Even people in Alabama who are careful about their estate planning may sometimes make mistakes with beneficiary designations. It can be easy to overlook these or to not understand how they fit in with the rest of the estate plan, but because beneficiary designations will override any instructions that you put in your will , it is important to keep them accurate and up to date.
As with other elements of your estate plan, clarity is important in naming your beneficiary. That means ensuring that the name of your beneficiary is exactly correct. People may change their names, or they may have a Jr. or Sr. after their name. The name needs to be precise so that there no is doubt about who your beneficiary is.

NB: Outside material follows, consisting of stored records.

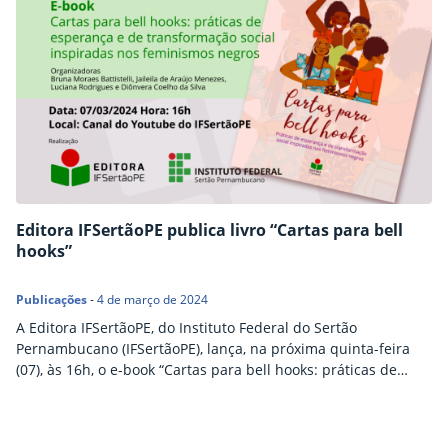
Editora IFSertãoPE publica livro “Cartas para bell
hooks”
Publicações
-
4 de março de 2024
A Editora IFSertãoPE, do Instituto Federal do Sertão
Pernambucano (IFSertãoPE), lança, na próxima quinta-feira
(07), às 16h, o e-book “Cartas para bell hooks: práticas de
esperança e de transformação social inspiradas nos
feminismos negros”, uma coletânea de textos de
pesquisadoras negras e pesquisadores negros realizada em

Some people may fail to name a beneficiary at all. If you do not fill out the forms for your retirement account, life insurance policy or similar assets, the court generally decides what happens to the assets. Unfortunately, in some cases, this can mean that the assets have to go through probate. If this happens to a retirement account, there can be tax implications.
Your plans for your loved ones may go awry if you leave assets to minors, people who struggle to manage their money or to loved ones who receive government assistance because of a disability. A trust is generally a better choice with a trustee appointed to manage it. Minors cannot inherit property, but a trust can keep their inheritance safe until they are 18 or even older. For loved ones with special needs, a trust can keep those assets separate so that their benefits are not affected. Things can then be paid for directly from the trust.
Finally, with all of the above in mind, beneficiary designations should be reviewed regularly to make sure they are still up to date. As is the case with other parts of the estate plan, it might be necessary to make changes as family dynamics change or in response to such things as births, deaths, marriages or divorces.